The rise in coronavirus cases is giving cybercriminals the perfect excuse to attack again with one of the digital scams more widespread in recent times.
In recent days, cases of people having their WhatsApp account stolen after being offered false appointments to get vaccinated against covid. Once the attackers get hold of the account they ask the victim’s contacts for money.
This is another form of what is known as a “sim swap”, or swapping SIM cards, the chip that carries the telephone line. Criminals pose as official entities, such as the Ministry of Health, to request the code that WhatsApp sends via SMS for activation. Once the victim hands it over, they lose access to their account. And there they start trying to scam contacts.
This mode has already existed for several years, but the version of the booster doses against the coronavirus it’s recent.
“In three days we recorded 25 complaints regarding attempts at scams of what is called identity fraud. There is the same pattern: they are calls from WhatsApp from numbers with the characteristic 011 and a profile picture of the National Ministry of Health,” she said. Antonio Salinashead of the Consumer Defense office in Rosario.

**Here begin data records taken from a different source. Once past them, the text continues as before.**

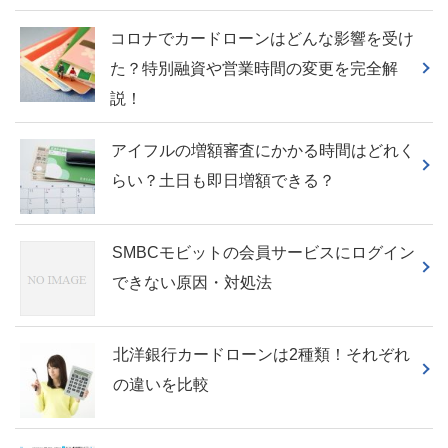
コロナでカードローンはどんな影響を受け
た？特別融資や営業時間の変更を完全解
説！
アイフルの増額審査にかかる時間はどれく
らい？土日も即日増額できる？
SMBCモビットの会員サービスにログイン
できない原因・対処法
北洋銀行カードローンは2種類！それぞれ
の違いを比較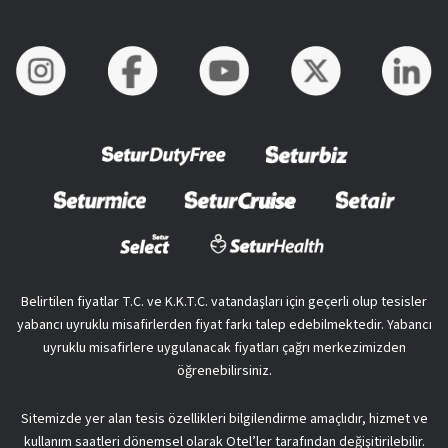
Belirtilen fiyatlar T.C. ve K.K.T.C. vatandaşları için geçerli olup tesisler
yabancı uyruklu misafirlerden fiyat farkı talep edebilmektedir. Yabancı
uyruklu misafirlere uygulanacak fiyatları çağrı merkezimizden
öğrenebilirsiniz.
Sitemizde yer alan tesis özellikleri bilgilendirme amaçlıdır, hizmet ve
kullanım saatleri dönemsel olarak Otel’ler tarafından değişitirilebilir.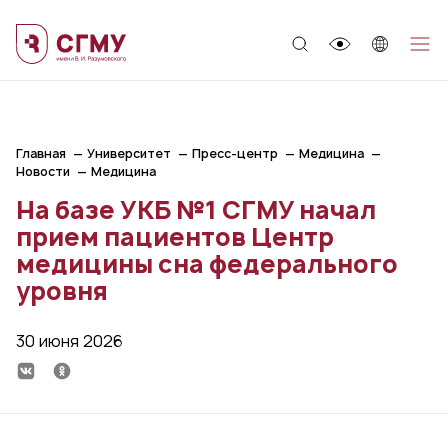
;
Главная
Университет
Пресс-центр
Медицина
Новости
Медицина
На базе УКБ №1 СГМУ начал
прием пациентов Центр
медицины сна федерального
уровня
30 июня 2026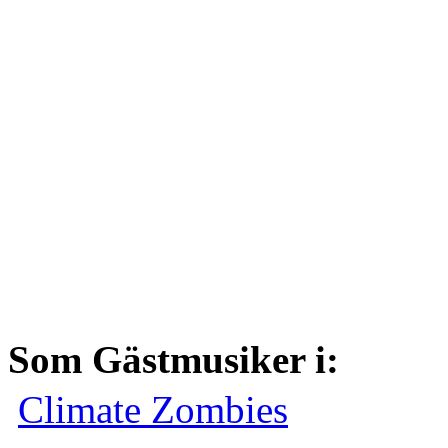
Som Gästmusiker i:
Climate Zombies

Scammers call their victims and tell them they have an appointment to get vaccinated, but to book the appointment, they will have to communicate a code that will be sent to them via SMS.
The problem is that that code has nothing to do with the vaccinebut it is what WhatsApp sends when we introduce a SIM with our line in a new device.
However: How do criminals get a SIM card with our line? What exactly is this scam like?
SIM Swapping: how criminals operate
SIM cards are integrated circuits that store your phone number, along with other sensitive data such as international line identity and a unique serial number. Are transferable between devices: just remove the card and insert it into another phone to transfer your phone line and personal data.
Cybersecurity specialists claim that criminals use this technique to duplicate the SIM card of their victims’ mobile phones. Thus, they can access all their personal information and, above all, use it in mobile verification (sms) that applications usually require (in fact, some companies like Mercado Libre are migrating to other types of verifications due to how insecure this method is).
The problem arises from social engineering: the criminal exploits a leak of personal data (what in jargon is called data leak) to call Personal, Movistar or Claro, and request a new SIM to be taken (pickup). This SIM card contains the victim’s line.
Once in possession of the SIM, the criminals contact the victim, even along the lines of social engineering: it consists of deception through persuasion and psychological manipulation, as well as taking advantage of human error.
The code they ask for is what WhatsApp sends via SMS to activate the account: when we send it, they activate it on their device, close all WhatsApp Web sessions and activate two-step verification of the application.
In this way, we are blocked from being able to recover our account.
In order not to fall for this scam, they are here two foolproof strategies.
How to protect yourself: put a password on WhatsApp
WhatsApp has what is called “two-step authentication”. This is an extra step to be able to access WhatsApp. Something that if we have activated it, it is impossible for them to access our account, unless we also deliver this code.
The difference with SMS is that in this case the victim’s alarm can be triggered faster: it would not make sense to give the WhatsApp password to third parties.
It is an additional security step since if the application is installed on a new device, it will ask for the six-digit code that has been established, as well as the corresponding verification. And that data is known only to the legitimate user.
Second method: enter the PIN into the SIM
Few people know that in addition to the phone key, the SIM card can also be protected by a 4-digit pin.
A SIM card usually comes with a default PIN, but it’s not used for blocking purposes. The SIM card is also associated with a PUK (PIN Unblocking Key) code, which is usually only used when the line is purchased for the first time.
But the SIM card can have a key for every time the phone is turned on. In this way, if a scammer asks for a SIM with our phone and inserts it in his device, he will have to enter the password we have chosen. In this way, you will not be able to log in to access our accounts.
To do this you need to access the device’s security options.
Once there you have to activate the advanced options, where the SIM lock option will appear. There you can change the pin. It’s as simple as picking a number that we just remember.
As a tip, it’s very important not to forget this pin, it’s a good idea to write it down on a piece of paper and leave it somewhere safe at home.
Keys to avoid scams on WhatsApp and social networks
- If you receive a message requesting money, you must first verify that the number is correct. If someone suddenly has a new number and asks for money, this is already suspicious.
- Wait a moment and check the language and communication style of the message. If it’s different than usual, you need to be careful.
- Try to communicate with the person asking for the money.
- Avoid the pressure from the scammer and stay calm.
- Never send a verification code without asking the person requesting it.
Meanwhile, Apple has already migrated its system to a type of electronic SIM: that is, there is no physical SIM.
It’s not entirely clear, yet, what kind of scams might come from this, but definitely criminals are lurking.
Linda Price is a tech expert at News Rebeat. With a deep understanding of the latest developments in the world of technology and a passion for innovation, Linda provides insightful and informative coverage of the cutting-edge advancements shaping our world.